Saturday, 29 January 2011

Taiwan Day 2: National Sun Yat-Sen Memorial Hall

rain  10 °C

Since we stayed in Taipei Park Hotel, the closest metro station is Da'an Station (大安站). To get to the National Sun Yat-Sen Memorial Hall (國立國父紀念館), we need to switch metro line at Zhongxiao Fuxing Station (忠孝復興站).


Aerial view of the street from Zhongxiao Fuxing Station, Taipei, Taiwan
Aerial view of the street from Zhongxiao Fuxing Station

A bit of drizzle in the morning. Since we're going to the National Sun Yat-Sen Memorial Hall (國立國父紀念館), and spent time indoor, so it didn't matter so much. We got off at the namesake metro station on the Blue Line.

Yellow used to be the colour of the Emperor, and roofs of Forbidden Palace are in that colour. We're told that the roof is in the shape of the wings of condor...ok...its flat top does remind me of some ancient Chinese headwear. And the flat square roof top is quite a departure from the traditional central roof-beam structure (which has no rooftop). So it's a blend between the old and new (East and West).

National Sun Yat-Sen Memorial Hall, Taipei, Taiwan
Looking like it's part of the roof structure, Taipei 101 attract attention like a lightning rod. It's hard to avoid.

Entrance, National Sun Yat-Sen Memorial Hall, Taipei, Taiwan
Main entrance to the Memorial Hall. It incorporates both traditional and modern architectural elements.

We were there 10:55AM, which meant the Changing of the Guard occurred 5 mins after we arrived. Since we were late comers, there were already packed crowd around the area where the Guards performed their Changing routines, which occurs every hour on the hour. Since we're not that tall, we didn't get to see the action in full view.

I noticed that there are balconies on 2F (it's actually the mezz level) where only few people hung around.
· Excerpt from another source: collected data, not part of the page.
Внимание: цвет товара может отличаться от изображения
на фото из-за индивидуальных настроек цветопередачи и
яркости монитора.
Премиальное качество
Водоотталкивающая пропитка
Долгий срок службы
So we decided to view the Changing of the Guards thingy from the balcony an hour later after we checked out the rest of the place.


Honour Guard, National Sun Yat-Sen Memorial Hall, Taipei, Taiwan Honour Guard, National Sun Yat-Sen Memorial Hall, Taipei, Taiwan


Yanks no doubt noticed that the statue of Dr. Sun's pose bears a striking resemblance to that of Abraham Lincoln in the Lincoln Memorial in Washing D.C. Except for their sizes. That isn't surprising giving the influence of US on KMT, and subsequently on Taiwan by providing them a military brolly.

If you think that I'm just speculating, let's look at another interesting exhibit in the main exhibition hall, which has a commemorative postage stamp made in 1942 in Denver, Colorado that has the images of Lincoln and Dr. Sun side by side. So it's not so coincidental that these two historical figures are being compared by the Yanks as well.

On the one hand, Dr. Sun is the Founding Father of modern China while Washington is the Founding Father of USA. Not Lincoln. On the other hand, this comparison makes perfect sense. Dr. Sun was not only a founding father, but a emancipator like Lincoln. Dr. Sun freed China from the feudal system, which is of course a master-slave system not unlike that in the US before the Emancipation. The only difference is that one is based on class, and the other race.

Statue, National Sun Yat-Sen Memorial Hall, Taipei, Taiwan


If there's a historical figure that's most similar to Dr. Sun in my view, it would be Atatürk, not Lincoln. To the West, he's Dr. Sun, to the Chinese, he has always been referred to as Gou Fu (國父 "Nation's Father"). And Atatürk means "Father of the Turks" (Ata = Ancestor). Like Dr. Sun, Atatürk is the founder of the Republic. Mustafa Kemal took presidential office in 1923, while Dr. Sun in 1911. They were therefore contemporaries of each other living through the same tumultuous years of WW1. The two founding fathers of the 2 republics are revered in their respective countries. Both historical figures are defined as the architects of creating their modern nations, and the 1st presidents of those 2 countries rising from the ashes of a fallen ancient empires. The Ottoman Empire was referring to as "Sick Man of Europe" while the last imperial Qing dynasty of China was called "Sick Man of East Asia" (東亞病夫).

The term "Sick Man of East Asia" was intended as a parallel to "Sick Man of Europe". Indeed, these parallels in the histories of these two nations not surprisingly led to the parallel rises of these two historical personages. Replacing the old order with the new.

Apart from the main exhibition hall, there're also B&W Chinese classical landscape watercolours and paper cut Galleries.